The respiratory syncytial virus (RSV) season is in full swing, and physicians are hoping that this year’s new vaccine to protect young children from the virus will reduce the number of cases. Some paediatricians, though, are having trouble procuring supplies. The Beyfortus antibody injection, manufactured by AstraZeneca and Sanofi, has received CDC and FDA approval to prevent respiratory syncytial virus in infants from birth to 8 months of age or in children up to 24 months of age with significant risk factors.
The most common reason for hospital admissions for children under the age of one is respiratory syncytial virus (RSV). Paediatricians were hopeful that the medication could help reduce instances following a record year in 2022, according to Dr. Lauren Fitzpatrick, medical director of the paediatric unit at Luminis Health Anne Arundel Medical Centre.
“We thought that this was groundbreaking, that this could be our game-changer, that we could potentially really reduce the risk of patients being admitted for respiratory syncytial virus (RSV),” she stated to CBS News. “I think there was our hopes, and then there was our reality,”
“There was not an infrastructure in place to roll out this vaccine, or monoclonal antibodies, so even though we have families that are requesting it, we can’t meet their demands.”
Currently, the cost, which is close to $500 each dose, is a significant problem. Although most insurance plans should pay the injection, healthcare providers must acquire supplies before learning how much they will be reimbursed. Fitzpatrick stated, “As paediatricians, we’re angry.” We appear to have a potential opportunity.
Additionally, Fitzpatrick is a mother and is aware of the significance of this shot. When she was nine months old, her youngest child, who is now five, had respiratory syncytial virus (RSV).
She remarked, “It was a very difficult period. “I don’t want this to be a money-related discussion. This is how my child lives. But for many insurance firms, it’s a matter of dollars and cents.

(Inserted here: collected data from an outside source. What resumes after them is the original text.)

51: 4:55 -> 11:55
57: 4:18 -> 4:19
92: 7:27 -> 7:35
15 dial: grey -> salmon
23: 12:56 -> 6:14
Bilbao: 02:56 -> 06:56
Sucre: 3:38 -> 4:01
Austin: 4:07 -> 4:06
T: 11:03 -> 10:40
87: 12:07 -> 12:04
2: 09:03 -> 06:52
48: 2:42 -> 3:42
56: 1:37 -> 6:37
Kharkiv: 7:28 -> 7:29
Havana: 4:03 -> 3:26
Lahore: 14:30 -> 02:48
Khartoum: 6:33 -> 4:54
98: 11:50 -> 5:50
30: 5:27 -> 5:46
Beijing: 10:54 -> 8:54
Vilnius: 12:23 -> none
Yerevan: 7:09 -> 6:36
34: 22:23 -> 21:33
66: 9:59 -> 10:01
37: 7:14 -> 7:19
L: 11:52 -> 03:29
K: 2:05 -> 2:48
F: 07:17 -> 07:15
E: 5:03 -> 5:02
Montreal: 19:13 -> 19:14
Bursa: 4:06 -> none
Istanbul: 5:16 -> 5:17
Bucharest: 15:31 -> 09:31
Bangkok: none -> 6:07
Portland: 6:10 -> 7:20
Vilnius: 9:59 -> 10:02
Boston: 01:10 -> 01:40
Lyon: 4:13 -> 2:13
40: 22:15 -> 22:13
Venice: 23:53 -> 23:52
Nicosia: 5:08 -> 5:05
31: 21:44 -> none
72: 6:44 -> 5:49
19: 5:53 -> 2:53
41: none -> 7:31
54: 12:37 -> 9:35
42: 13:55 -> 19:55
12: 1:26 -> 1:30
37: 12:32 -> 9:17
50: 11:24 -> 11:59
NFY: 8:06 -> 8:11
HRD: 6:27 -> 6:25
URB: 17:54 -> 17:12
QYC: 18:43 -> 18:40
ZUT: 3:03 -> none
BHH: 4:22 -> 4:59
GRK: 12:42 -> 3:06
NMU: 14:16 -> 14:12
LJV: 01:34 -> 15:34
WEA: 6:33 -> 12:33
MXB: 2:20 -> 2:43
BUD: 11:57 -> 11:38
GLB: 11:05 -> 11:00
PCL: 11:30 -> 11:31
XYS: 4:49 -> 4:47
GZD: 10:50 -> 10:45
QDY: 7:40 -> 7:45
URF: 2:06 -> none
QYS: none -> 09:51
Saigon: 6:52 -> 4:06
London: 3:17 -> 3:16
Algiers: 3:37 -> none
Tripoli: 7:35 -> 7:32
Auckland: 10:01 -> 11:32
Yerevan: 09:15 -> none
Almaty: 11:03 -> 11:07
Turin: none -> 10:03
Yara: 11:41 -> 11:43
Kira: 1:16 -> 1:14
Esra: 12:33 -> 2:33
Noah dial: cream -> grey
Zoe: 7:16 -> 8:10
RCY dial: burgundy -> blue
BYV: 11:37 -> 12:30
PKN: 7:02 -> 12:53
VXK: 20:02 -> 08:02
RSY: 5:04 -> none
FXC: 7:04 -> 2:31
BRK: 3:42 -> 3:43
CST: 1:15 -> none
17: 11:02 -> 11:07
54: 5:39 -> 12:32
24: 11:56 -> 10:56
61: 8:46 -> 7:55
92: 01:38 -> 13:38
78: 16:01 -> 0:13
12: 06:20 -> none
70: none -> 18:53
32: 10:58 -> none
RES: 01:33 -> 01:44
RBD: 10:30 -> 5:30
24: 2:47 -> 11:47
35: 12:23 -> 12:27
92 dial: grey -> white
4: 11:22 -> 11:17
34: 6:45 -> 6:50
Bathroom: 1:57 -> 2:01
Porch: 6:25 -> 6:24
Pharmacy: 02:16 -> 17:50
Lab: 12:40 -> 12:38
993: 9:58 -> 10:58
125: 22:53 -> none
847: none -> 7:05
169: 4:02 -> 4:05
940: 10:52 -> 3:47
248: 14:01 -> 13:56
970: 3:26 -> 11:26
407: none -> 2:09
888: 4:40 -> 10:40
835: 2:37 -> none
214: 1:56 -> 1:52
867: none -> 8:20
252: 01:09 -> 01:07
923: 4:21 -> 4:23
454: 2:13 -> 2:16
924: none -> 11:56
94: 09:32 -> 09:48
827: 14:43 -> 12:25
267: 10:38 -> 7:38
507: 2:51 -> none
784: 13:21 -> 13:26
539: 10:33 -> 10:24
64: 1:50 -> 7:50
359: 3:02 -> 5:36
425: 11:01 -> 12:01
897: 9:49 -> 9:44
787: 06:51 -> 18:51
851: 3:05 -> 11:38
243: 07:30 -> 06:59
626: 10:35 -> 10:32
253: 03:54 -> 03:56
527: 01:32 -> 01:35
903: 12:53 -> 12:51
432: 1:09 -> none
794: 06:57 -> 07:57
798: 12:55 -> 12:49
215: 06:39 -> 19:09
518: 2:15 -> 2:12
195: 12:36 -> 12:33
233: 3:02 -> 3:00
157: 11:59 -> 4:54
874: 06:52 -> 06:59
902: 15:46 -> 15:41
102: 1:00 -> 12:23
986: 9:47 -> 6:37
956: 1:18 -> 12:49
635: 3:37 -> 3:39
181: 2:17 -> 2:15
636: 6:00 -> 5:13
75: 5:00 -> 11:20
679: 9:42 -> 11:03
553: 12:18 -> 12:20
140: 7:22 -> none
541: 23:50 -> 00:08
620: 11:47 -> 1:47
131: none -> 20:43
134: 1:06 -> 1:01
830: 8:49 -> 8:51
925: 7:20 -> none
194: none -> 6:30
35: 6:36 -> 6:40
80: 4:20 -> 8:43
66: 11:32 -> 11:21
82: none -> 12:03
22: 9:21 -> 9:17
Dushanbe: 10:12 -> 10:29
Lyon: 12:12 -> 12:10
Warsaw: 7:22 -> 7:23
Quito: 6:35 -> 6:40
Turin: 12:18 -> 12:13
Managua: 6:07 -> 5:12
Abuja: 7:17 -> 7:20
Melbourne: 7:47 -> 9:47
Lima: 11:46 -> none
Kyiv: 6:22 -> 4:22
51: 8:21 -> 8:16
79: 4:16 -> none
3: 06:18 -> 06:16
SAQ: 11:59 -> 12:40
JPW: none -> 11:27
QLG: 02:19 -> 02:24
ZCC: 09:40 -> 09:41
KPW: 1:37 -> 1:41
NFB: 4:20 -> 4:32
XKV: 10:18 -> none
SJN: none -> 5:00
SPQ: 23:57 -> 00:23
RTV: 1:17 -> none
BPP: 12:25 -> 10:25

The American Academy of Paediatrics urged federal decision-makers to ensure that the vaccine could be distributed freely and fairly in a letter addressed to the CDC and the Centres for Medicare and Medicaid Services earlier this summer. Paediatricians will be paid for educating families about the medication in addition to prescribing it, according to a recent CDC announcement. Fitzpatrick adds that she would also like to see insurance providers be more specific about how they will pay for the pricey shot.
“These are small practises that don’t have that type of capital to invest,” she said. “If there were some type of plan in place that the insurance companies could work with the practises to either expedite their reimbursement or provide some funding ahead of time, that would be helpful.”
According to a statement sent to CBS News by a Sanofi spokesperson, the company is providing “extended payment terms for Beyfortus to providers who purchase directly from Sanofi.” This is because it understands that payers may take some time to repay users.
“What this means is that providers can order and receive Beyfortus to administer right away for the respiratory syncytial virus (RSV) season, but they don’t have to pay back Sanofi until practically the end of RSV season,” the release stated.
In December, the height of the respiratory syncytial virus (RSV) season, Molly Fleenor, who is expecting her second kid, says she hopes the confusion will be cleared up by then. It shouldn’t be a guessing game, according to Fleenor. “It should be pretty black-and-white and should be accessible and available to as many people as possible, if not everybody.” In order to protect her unborn child, Fleenor will also be qualified to receive the new RSV vaccine for pregnant women in the third trimester.
Doctors advise either giving the mother the shot or giving the baby the immunisation. Although Fleenor is still debating between the two, she is certain that she wants the security.
She said, “RSV can be very frightening.” “It can take a turn really quickly and make children really sick.”
The American Academy of Paediatrics advises that all newborns whose mothers did not receive the maternal immunisation, especially those who are at high risk for respiratory syncytial virus (RSV), receive the new preventative antibody.